# WORK REQUIRED
Recast the part of the rows that opens with the line containing "family: Amaryllidaceae" and runs through the end of the rows as a two-column CSV with the columns rank and name. Give one CSV line per row, with each field quoted and any line breaks turned into spaces.

[Rows from a data source]

---*---

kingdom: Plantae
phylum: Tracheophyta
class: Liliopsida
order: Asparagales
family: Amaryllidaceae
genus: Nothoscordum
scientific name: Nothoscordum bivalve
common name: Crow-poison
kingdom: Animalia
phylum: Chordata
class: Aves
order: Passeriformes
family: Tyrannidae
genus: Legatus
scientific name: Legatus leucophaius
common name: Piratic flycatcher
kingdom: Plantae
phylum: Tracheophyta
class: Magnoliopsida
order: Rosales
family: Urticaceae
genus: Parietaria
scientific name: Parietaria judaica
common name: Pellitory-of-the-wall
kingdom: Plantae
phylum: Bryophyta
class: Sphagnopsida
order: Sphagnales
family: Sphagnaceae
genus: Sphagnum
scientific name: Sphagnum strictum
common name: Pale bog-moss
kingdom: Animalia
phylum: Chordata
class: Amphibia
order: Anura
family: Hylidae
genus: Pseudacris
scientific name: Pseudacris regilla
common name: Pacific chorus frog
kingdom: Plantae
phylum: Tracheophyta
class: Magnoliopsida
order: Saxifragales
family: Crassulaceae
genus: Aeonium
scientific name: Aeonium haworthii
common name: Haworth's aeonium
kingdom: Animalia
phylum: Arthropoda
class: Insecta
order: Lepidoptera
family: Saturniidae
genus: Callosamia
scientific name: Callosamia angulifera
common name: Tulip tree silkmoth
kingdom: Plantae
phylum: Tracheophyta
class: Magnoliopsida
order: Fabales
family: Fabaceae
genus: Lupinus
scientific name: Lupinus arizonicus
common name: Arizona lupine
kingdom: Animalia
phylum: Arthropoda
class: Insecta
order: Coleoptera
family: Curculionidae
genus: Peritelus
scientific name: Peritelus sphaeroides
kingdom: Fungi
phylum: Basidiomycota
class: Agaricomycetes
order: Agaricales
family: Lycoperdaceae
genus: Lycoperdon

---*---

# FULL ANSWER
rank,name
"family:","Amaryllidaceae"
"genus:","Nothoscordum"
"scientific name:","Nothoscordum bivalve"
"common name:","Crow-poison"
"kingdom:","Animalia"
"phylum:","Chordata"
"class:","Aves"
"order:","Passeriformes"
"family:","Tyrannidae"
"genus:","Legatus"
"scientific name:","Legatus leucophaius"
"common name:","Piratic flycatcher"
"kingdom:","Plantae"
"phylum:","Tracheophyta"
"class:","Magnoliopsida"
"order:","Rosales"
"family:","Urticaceae"
"genus:","Parietaria"
"scientific name:","Parietaria judaica"
"common name:","Pellitory-of-the-wall"
"kingdom:","Plantae"
"phylum:","Bryophyta"
"class:","Sphagnopsida"
"order:","Sphagnales"
"family:","Sphagnaceae"
"genus:","Sphagnum"
"scientific name:","Sphagnum strictum"
"common name:","Pale bog-moss"
"kingdom:","Animalia"
"phylum:","Chordata"
"class:","Amphibia"
"order:","Anura"
"family:","Hylidae"
"genus:","Pseudacris"
"scientific name:","Pseudacris regilla"
"common name:","Pacific chorus frog"
"kingdom:","Plantae"
"phylum:","Tracheophyta"
"class:","Magnoliopsida"
"order:","Saxifragales"
"family:","Crassulaceae"
"genus:","Aeonium"
"scientific name:","Aeonium haworthii"
"common name:","Haworth's aeonium"
"kingdom:","Animalia"
"phylum:","Arthropoda"
"class:","Insecta"
"order:","Lepidoptera"
"family:","Saturniidae"
"genus:","Callosamia"
"scientific name:","Callosamia angulifera"
"common name:","Tulip tree silkmoth"
"kingdom:","Plantae"
"phylum:","Tracheophyta"
"class:","Magnoliopsida"
"order:","Fabales"
"family:","Fabaceae"
"genus:","Lupinus"
"scientific name:","Lupinus arizonicus"
"common name:","Arizona lupine"
"kingdom:","Animalia"
"phylum:","Arthropoda"
"class:","Insecta"
"order:","Coleoptera"
"family:","Curculionidae"
"genus:","Peritelus"
"scientific name:","Peritelus sphaeroides"
"kingdom:","Fungi"
"phylum:","Basidiomycota"
"class:","Agaricomycetes"
"order:","Agaricales"
"family:","Lycoperdaceae"
"genus:","Lycoperdon"